__Consigne écrite A__. Indiquez si chacune des affirmations suivantes concorde avec l'extrait source, en répondant par oui ou par non et en citant les mots décisifs de l'extrait : (i) l'extrait fait état de 6000 suppressions de postes ; (ii) l'institutrice continuera de renseigner le tableau des 108 heures ; (iii) la lettre est datée du 11 mars 2009.
__Consigne écrite B__. Dans le passage de l'extrait source compris entre « - apporte l'illusion » et « en fin d'année. », bornes incluses, substituez « relevé » à « tableau ». Redonnez ensuite ce passage.

Lettre d'une institutrice de Belfort (90) à son inspecteur

Estelle ROUSSEAUX                                              Belfort, le 11 mars 2009

Professeur des Ecoles

E.E. Hubert Metzger

90 000 Belfort

 

à M. l'Inspecteur d’Académie du Territoire de Belfort

S/c de Monsieur l’Inspecteur de l’Education Nationale de

Belfort I

 

Objet : lettre ouverte à Monsieur l’Inspecteur d’Académie

 

Je vous écris cette lettre car aujourd'hui, en conscience, je ne peux plus me taire !

 

En tant qu’enseignante au sein de l’école publique, je suis très soucieuse et je m’interroge quant à l’avenir de notre système éducatif et au devenir des élèves les plus défavorisés.

Budget démissionnaire (6000 suppressions de postes pour près de 20 000 élèves supplémentaires attendus ; ce rythme devant se confirmer ces prochaines années), nouveaux « vieux » programmes, suppression imposée de 2 heures d'enseignement pour tous, suppression de 3000 postes RASED, suppression des enseignants mis à disposition pour les associations

complémentaires, suppression des IUFM, acharnement à discréditer la profession aux yeux des usagers, … pour ne parler que de ce qui est déjà acté.

 

Les premières victimes de cette charge sans précédent contre le service public d'éducation sont les élèves qui connaissent des difficultés scolaires, alors même que le gouvernement prétend s'en soucier prioritairement martelant l'opinion d'un discours hypocrite et populiste. À la Crise financière et économique, le gouvernement ajoute la crise de l'éducation, c'est-à-dire celle de l'avenir. Sur les épaules des plus fragiles victimes de la crise, le gouvernement fait encore

reposer le plus gros du fardeau de la crise de l'éducation.

 

Nous, enseignants, sommes évidemment les mieux placés pour constater les dégâts et les inégalités qui s'accroissent ; mais, nous sommes de plus tenus par notre hiérarchie d'organiser ce démantèlement et d'en assurer la propagande auprès des usagers en nous inscrivant dans divers dispositifs. Je qualifierais ces dispositifs de parasites de par leurs objectifs (non avoués parfois) mais également de par le surcroît de travail occasionné qui par ailleurs ne profite pas aux élèves : mise en concurrence des écoles (évaluations CE1/CM2, …), externalisation progressive des missions de l'école, mise en place de dispositifs de soutien aux élèves en difficulté, trompeurs, sans ambition et inadaptés à la plupart des difficultés scolaires : PPRE, stages de remise à niveau, aide personnalisée, …

 

Concrètement, en conscience,

 

1) Je dénonce tout dispositif qui, à la fois,

- n'apporte aucun bénéfice nouveau aux élèves

- apporte l'illusion aux parents que la situation de son enfant est mieux prise en compte

- me donne un surcroît de travail inutile

- favorise la mise en concurrence entre écoles, ou méprise les enseignants.

Dans ce cadre, je ne renseignerai plus le tableau des 108 heures, outil infantilisant et méprisant qui savamment porte la suspicion sur notre investissement et ne reconnait pas une grosse partie de notre travail investi hors «temps élèves». Je vous informerai de toutes les heures effectuées en fin d'année.

__Données fournies__.
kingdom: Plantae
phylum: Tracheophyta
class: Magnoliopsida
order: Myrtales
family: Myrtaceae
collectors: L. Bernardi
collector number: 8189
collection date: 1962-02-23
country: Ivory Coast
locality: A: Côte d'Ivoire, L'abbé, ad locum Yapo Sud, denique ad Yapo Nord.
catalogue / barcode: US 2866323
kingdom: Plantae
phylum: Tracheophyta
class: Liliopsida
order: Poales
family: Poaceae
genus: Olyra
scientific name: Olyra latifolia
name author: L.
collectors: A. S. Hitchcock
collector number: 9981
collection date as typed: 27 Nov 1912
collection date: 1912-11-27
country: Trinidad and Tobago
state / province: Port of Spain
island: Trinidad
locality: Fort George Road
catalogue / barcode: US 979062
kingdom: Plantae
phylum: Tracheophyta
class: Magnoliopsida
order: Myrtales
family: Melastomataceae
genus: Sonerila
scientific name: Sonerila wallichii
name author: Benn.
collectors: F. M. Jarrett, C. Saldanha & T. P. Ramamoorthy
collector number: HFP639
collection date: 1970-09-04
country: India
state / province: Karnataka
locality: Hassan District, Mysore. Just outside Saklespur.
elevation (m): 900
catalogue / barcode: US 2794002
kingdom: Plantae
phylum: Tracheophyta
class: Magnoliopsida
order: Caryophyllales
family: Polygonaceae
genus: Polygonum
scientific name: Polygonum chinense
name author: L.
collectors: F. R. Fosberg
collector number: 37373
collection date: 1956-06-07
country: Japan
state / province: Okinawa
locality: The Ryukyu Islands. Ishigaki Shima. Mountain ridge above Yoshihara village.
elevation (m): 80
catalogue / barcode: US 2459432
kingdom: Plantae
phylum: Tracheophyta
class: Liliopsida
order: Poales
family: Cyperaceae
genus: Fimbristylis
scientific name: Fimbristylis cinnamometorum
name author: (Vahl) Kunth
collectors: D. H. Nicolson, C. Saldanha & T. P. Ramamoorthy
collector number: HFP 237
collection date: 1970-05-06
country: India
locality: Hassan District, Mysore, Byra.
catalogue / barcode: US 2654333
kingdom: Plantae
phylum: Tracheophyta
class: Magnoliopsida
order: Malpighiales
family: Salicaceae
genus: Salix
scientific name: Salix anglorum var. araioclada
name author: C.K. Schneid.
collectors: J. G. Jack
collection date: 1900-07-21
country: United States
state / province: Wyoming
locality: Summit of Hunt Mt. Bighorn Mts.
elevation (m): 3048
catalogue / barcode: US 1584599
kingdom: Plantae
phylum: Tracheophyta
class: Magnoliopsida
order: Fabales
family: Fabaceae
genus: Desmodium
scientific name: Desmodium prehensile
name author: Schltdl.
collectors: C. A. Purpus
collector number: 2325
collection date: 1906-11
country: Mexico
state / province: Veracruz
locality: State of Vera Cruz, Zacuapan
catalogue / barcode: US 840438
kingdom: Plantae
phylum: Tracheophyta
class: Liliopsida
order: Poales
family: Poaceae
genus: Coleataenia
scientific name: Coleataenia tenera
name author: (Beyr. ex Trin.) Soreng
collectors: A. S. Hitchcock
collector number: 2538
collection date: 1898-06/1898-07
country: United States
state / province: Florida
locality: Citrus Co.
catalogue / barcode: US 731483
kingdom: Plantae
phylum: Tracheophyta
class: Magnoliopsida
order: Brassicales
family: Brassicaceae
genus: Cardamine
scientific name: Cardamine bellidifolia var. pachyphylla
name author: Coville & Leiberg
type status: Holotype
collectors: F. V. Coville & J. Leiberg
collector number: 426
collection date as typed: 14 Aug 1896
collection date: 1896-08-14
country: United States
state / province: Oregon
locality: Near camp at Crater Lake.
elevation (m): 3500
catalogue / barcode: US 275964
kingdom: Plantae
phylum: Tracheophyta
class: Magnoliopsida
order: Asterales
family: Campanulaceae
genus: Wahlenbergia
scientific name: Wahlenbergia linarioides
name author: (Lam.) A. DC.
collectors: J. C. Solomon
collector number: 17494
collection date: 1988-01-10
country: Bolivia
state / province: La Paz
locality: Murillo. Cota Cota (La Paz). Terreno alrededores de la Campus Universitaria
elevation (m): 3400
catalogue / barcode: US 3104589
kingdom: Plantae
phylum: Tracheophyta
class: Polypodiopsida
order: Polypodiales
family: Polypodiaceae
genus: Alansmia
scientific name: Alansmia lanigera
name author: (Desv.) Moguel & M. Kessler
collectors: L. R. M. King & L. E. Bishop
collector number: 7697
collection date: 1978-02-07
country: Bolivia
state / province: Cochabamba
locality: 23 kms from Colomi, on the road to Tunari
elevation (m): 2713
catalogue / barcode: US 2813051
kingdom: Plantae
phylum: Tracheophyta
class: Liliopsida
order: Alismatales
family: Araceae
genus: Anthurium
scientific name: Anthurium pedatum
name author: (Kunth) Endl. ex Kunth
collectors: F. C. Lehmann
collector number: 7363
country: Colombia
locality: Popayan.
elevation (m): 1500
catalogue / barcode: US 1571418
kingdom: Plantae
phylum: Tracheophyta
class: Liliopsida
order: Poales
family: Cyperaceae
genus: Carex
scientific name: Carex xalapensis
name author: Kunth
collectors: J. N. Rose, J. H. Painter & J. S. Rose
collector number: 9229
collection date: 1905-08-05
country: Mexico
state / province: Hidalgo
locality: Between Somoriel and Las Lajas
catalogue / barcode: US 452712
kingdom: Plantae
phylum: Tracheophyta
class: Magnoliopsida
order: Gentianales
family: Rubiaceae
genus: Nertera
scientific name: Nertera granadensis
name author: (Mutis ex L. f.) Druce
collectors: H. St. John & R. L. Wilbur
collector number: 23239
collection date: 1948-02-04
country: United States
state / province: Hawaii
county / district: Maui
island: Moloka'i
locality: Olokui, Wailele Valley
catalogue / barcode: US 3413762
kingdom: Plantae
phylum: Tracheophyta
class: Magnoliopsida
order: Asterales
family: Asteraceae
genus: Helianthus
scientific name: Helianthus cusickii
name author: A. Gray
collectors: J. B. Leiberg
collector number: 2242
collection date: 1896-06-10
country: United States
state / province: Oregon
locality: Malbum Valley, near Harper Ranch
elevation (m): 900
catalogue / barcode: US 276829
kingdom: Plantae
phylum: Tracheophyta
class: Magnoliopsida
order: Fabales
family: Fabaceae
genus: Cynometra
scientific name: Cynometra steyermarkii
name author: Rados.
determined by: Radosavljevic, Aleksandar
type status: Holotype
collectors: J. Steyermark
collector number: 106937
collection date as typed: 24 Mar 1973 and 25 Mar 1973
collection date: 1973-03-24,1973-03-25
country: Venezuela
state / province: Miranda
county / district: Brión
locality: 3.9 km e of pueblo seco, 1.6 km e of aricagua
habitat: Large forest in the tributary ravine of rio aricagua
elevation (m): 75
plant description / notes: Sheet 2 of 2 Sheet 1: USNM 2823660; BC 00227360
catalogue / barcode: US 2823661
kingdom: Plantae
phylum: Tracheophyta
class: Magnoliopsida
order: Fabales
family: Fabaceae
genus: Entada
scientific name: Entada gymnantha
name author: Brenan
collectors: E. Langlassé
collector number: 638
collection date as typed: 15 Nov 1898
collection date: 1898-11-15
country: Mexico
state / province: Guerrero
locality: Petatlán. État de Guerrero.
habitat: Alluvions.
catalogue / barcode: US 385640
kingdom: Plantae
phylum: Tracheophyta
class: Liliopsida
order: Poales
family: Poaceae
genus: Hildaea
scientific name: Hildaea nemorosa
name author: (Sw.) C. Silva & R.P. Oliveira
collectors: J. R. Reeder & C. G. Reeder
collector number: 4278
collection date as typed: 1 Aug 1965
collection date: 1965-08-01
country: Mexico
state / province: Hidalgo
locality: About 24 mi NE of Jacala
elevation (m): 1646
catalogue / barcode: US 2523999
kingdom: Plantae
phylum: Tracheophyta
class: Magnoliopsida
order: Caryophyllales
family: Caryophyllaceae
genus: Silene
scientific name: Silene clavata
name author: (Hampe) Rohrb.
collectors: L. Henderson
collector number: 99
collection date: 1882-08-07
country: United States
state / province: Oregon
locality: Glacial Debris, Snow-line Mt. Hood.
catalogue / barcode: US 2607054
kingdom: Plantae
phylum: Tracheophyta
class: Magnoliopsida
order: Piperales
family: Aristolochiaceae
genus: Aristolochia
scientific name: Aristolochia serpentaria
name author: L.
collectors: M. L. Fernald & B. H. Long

__Réponse rédigée A__.
(i) Oui : « 6000 suppressions de postes pour près de 20 000 élèves supplémentaires attendus ».
(ii) Non : « je ne renseignerai plus le tableau des 108 heures ».
(iii) Oui : « Belfort, le 11 mars 2009 ».

__Réponse rédigée B__.
- apporte l'illusion aux parents que la situation de son enfant est mieux prise en compte

- me donne un surcroît de travail inutile

- favorise la mise en concurrence entre écoles, ou méprise les enseignants.

Dans ce cadre, je ne renseignerai plus le relevé des 108 heures, outil infantilisant et méprisant qui savamment porte la suspicion sur notre investissement et ne reconnait pas une grosse partie de notre travail investi hors «temps élèves». Je vous informerai de toutes les heures effectuées en fin d'année.